When you take the streaming landscape as a whole, Netflix is clearly #1 and I think it’s clear Disney’s bundle of assets is #2. Peacock and Paramount+ are unsustainable and Max is…I’ll get to that in a moment.
ESPN Over The Top
The image above shows where we are today, but remember Disney wants to move up and to the right on the smiling curve.
A great way to do that is to incorporate streaming sports, like ESPN. We know an ESPN over-the-top product (which will be more extensive than ESPN+) will launch in fall 2025, which will have several benefits.
ESPN could be a success on its own, but the ultimate goal is to build a bigger bundle that will cause customers to churn less. You can see the current bundle offerings, which are compelling compared to ad-free Disney+ at $13.99/mo, Hulu at $17.99/mo, and ESPN+ at $10.99/mo.

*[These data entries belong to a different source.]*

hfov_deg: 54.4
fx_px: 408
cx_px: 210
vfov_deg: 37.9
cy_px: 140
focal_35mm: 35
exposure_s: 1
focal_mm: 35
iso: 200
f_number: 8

The current version of ESPN+ isn’t particularly compelling, but the full ESPN over the top including college football, NBA, NFL, MLB, NHL games, and much more would be a huge addition to the bundle. I could see the trio price above go to at least $25/mo with ads and $40/mo without ads. Maybe even more!
Max Joins the Fold
We know the Disney+/Hulu/ESPN bundle will be the cornerstone with ESPN going over the top, but yesterday we learned Max is joining the fold too.

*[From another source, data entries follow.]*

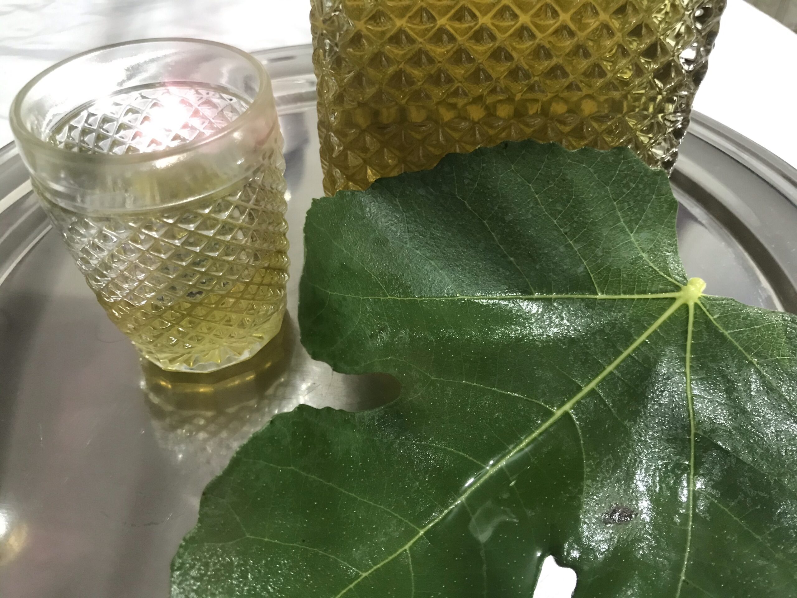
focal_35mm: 28
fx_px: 645
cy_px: 299
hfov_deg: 63.4
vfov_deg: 49.7
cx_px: 398
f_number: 1.8
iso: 100
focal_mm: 3.99
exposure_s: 1/11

Beginning this Summer in the U.S., the streaming services will be offered together, providing subscribers with the best value in entertainment and an unprecedented selection of content from the biggest and most beloved brands in entertainment including ABC, CNN, DC, Discovery, Disney, Food Network, FX, HBO, HGTV, Hulu, Marvel, Pixar, Searchlight, Warner Bros., and many more.
The new bundle will be available for purchase on any of the three streaming platform’s websites and offered as both an ad-supported and ad-free plan.

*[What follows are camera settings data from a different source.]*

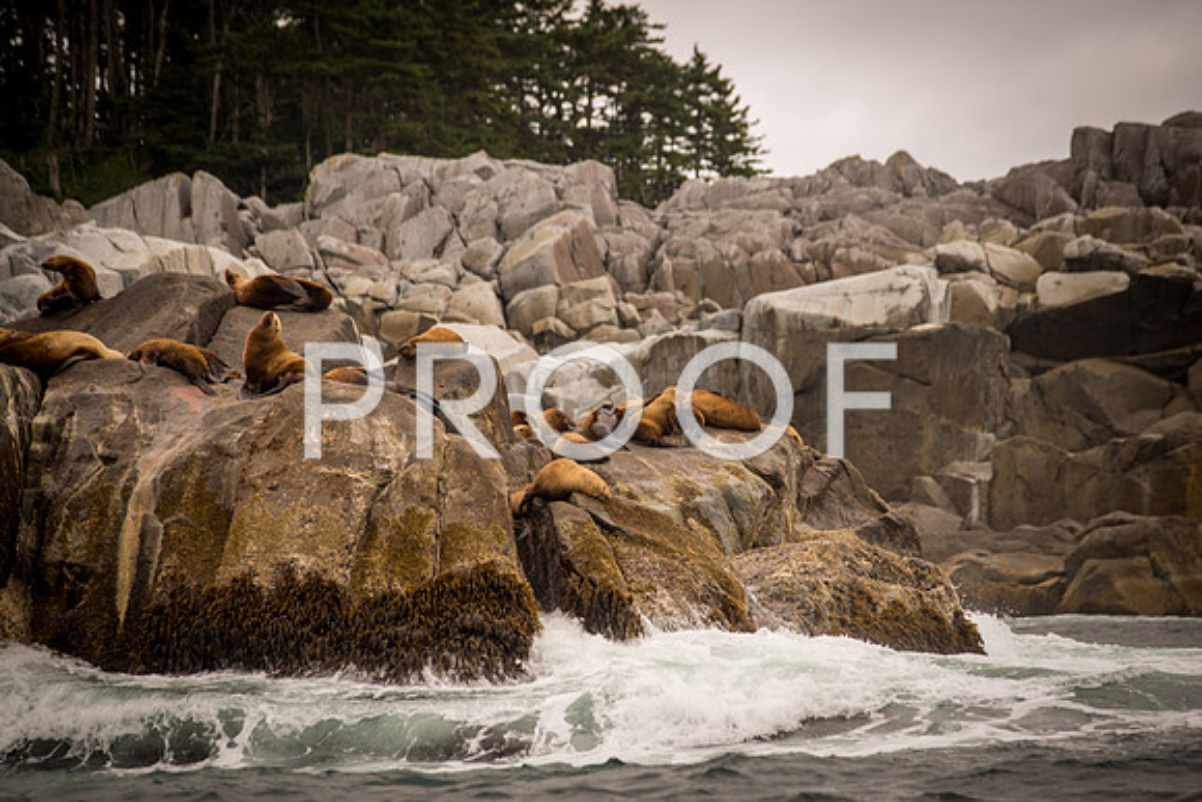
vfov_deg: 6.9
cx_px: 601
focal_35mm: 200
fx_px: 6679
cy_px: 401
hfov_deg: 10.3
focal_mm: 200
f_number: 4
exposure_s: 1/500
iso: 100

Early reporting is that Disney will take a cut of any Max subscription sold through Disney bundles. Again, scale matters in this partnership.
Bundles can be sold on any of the platforms, but Disney+ has 117.6 million subscribers, Hulu has 50.2 million subscribers, and Max likely has closer to 50 million subs (after backing out HBO, discovery+, etc). I am willing to bet the number of people who bundle through the Disney platform outnumber the people who bundle through Max by 3:1 or more.
Disney was clearly the power player in these negotiations and Max will make Disney’s bundle stronger. Not coincidentally, the economics of any incremental sales or reduction in churn will disproportionately flow to Disney.
The Streaming Vision Will Take Time
We know what we’re getting with Disney’s experience business. But the upside for investors is Disney’s streaming business not only rivaling Netflix but becoming bigger and more profitable than Netflix over time.
Strategically, the pieces are falling into place. Disney+ and Hulu are in one app with Max coming this summer and ESPN next fall. The home of some of the most popular content in the world will live in the Disney+ app. And Netflix isn’t even competing with Disney in sports streaming (yet), leaving Disney to win the sports streaming market.
It’ll take years for the bundle to mature, weaker players to fall out of the market, advertising to grow, and costs to get in line with revenue. A question on the recent conference call about reaching double-digit operating margins in streaming was punted by Iger, but I think it’s clear that’s the ballpark we should expect in the future.
In 10 years, if Disney’s streaming business is in 250 million homes and averages $33 per month in revenue that’s a $100 billion business. That may seem like a stretch, but streaming is already a $25 billion/year business for Disney and that’s before ESPN goes over the top and before the impact of most bundles.
Take a long-term view and Disney is well positioned in parks and streaming. And that’s why it has asymmetric potential for investors.
Disclaimer: Asymmetric Investing provides analysis and research but DOES NOT provide individual financial advice. Travis Hoium has a long position in all stocks mentioned. All content is for informational purposes only. Asymmetric Investing is not a registered investment, legal, or tax advisor or a broker/dealer. Trading any asset involves risk and could result in significant capital losses. Please, do your own research before acquiring stocks.